Sarcuni et al. V. bZx DAO: who’s responsible for DAOs actions?
The question in the title will be addressed to the United States District Court, Southern District Of California, as a result of the class action brought by the attorneys of Mr. Christian Sarcuni and a bunch of other crypto investors. According to them, bZx and its members are jointly liable for failing to “secure” a DeFi protocol from which tokens worth US$55 million were stolen. The bZx protocol was initially developed and under the control of two limited liability companies (bZeroX LLC and Leveragebox LLC, both controlled by co-founders Tom Bean and Kyle Kistner), later transferred to DAO bZx in August 2021.
In the U.S., some states already implemented laws that allow a DAO to be organized as an LLC as to provide protection for DAO members. Generally, however, a DAO which is not constituted in the form of a corporation, could be considered a “General Partnership,” regulated by to the Uniform Partnership Act. This would inevitably result in the joint and several liability of all DAO members.
This is what Sarcuni and the other plaintiffs of the class action in comment are looking for.
On November 5, as a result of an attack by unknown persons, cryptocurrencies with a total countervalue at the time of the theft of about 55 million USD were stolen from the DAO.bZx is a DeFi platform describing itself as “a protocol for tokenized margin trading and lending.” According to its website, “it is a financial primitive for shorting, leverage, borrowing, and lending that empowers decentralized, efficient, and rent-free” transactions on the blockchain, as reported on the complaint.There are two “products” built on the bZx protocol: Fulcrum and Torque.
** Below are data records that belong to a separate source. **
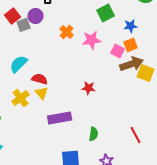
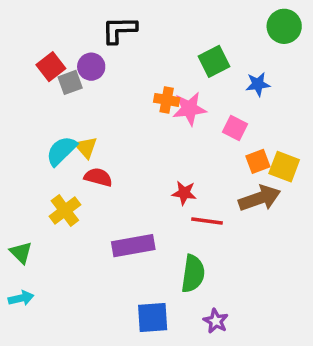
orange cross: (67, 32) -> (167, 100), moved, turned -32
orange square: (131, 45) -> (258, 161), moved
brown arrow: (132, 64) -> (260, 198), moved
yellow triangle: (42, 93) -> (86, 147), moved
green semicircle: (94, 134) -> (193, 274), size x1.5
red line: (136, 135) -> (207, 221), moved, turned -54

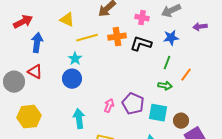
The one primarily used in this case is called Fulcrum, which the protocol’s website says is a “DeFi Margin Lending and Trading Platform”. Fulcrum permits users to lend tokens and earn interest on those tokens when other people borrow them, like how a U.S. bank or savings-and-loan association takes deposits, lends them out, and pays back depositors with interests. The second one is Torque, which provides for “Indefinite-term Loans with Fixed Interest Rates”.
Even though bZx claims that Fulcrum is “non-custodial”, which means that users maintain control of their own keys and assets, and that users should “never worry about being hacked or someone stealing their funds”, plaintiffs argue that “a single password was sufficient to access all of the client funds on two of the three blockchains on which Fulcrum operated. The holder of that password, therefore, had custody of the client funds and had a legal duty as custodian to exercise reasonable care to protect the funds”.
Apparently, the protocol “had not yet implemented the security measures that its operators knew were reasonably necessary to protect the protocol“, as can be read on the complaint. As a result, a successful “phishing” attack on a bZx developer allowed hackers to gain access to key passphrases that then allowed them to drain plaintiffs’ Accounts.
Plaintiffs claim that the bZx DAO operates as a general partnership and, as such, its participants are jointly and severally liable to the protocol users for the loss of funds resulting from the hacking. To resolve this problem, a compensation proposal involving the issuance of replacement tokens and a repayment plan lasting several years has been put to a vote, but the plaintiffs argue that it is inadequate. The class action was proposed by 14 different plaintiffs from different parts of the world.
Needless to say, it will be very interesting to see the outcome of this litigation as to whether or not a DAO exposes all its members to liability and lawsuits of this kind. And as the questions about the legal frameworks of DAOs are multiple and challenging, let us suggest this paper by Chris Brumer (Georgetown University) and Rodrigo Seira (General Counsel in Paradigm), who delve into and offer an analysis of the legal institutions applicable to DAOs.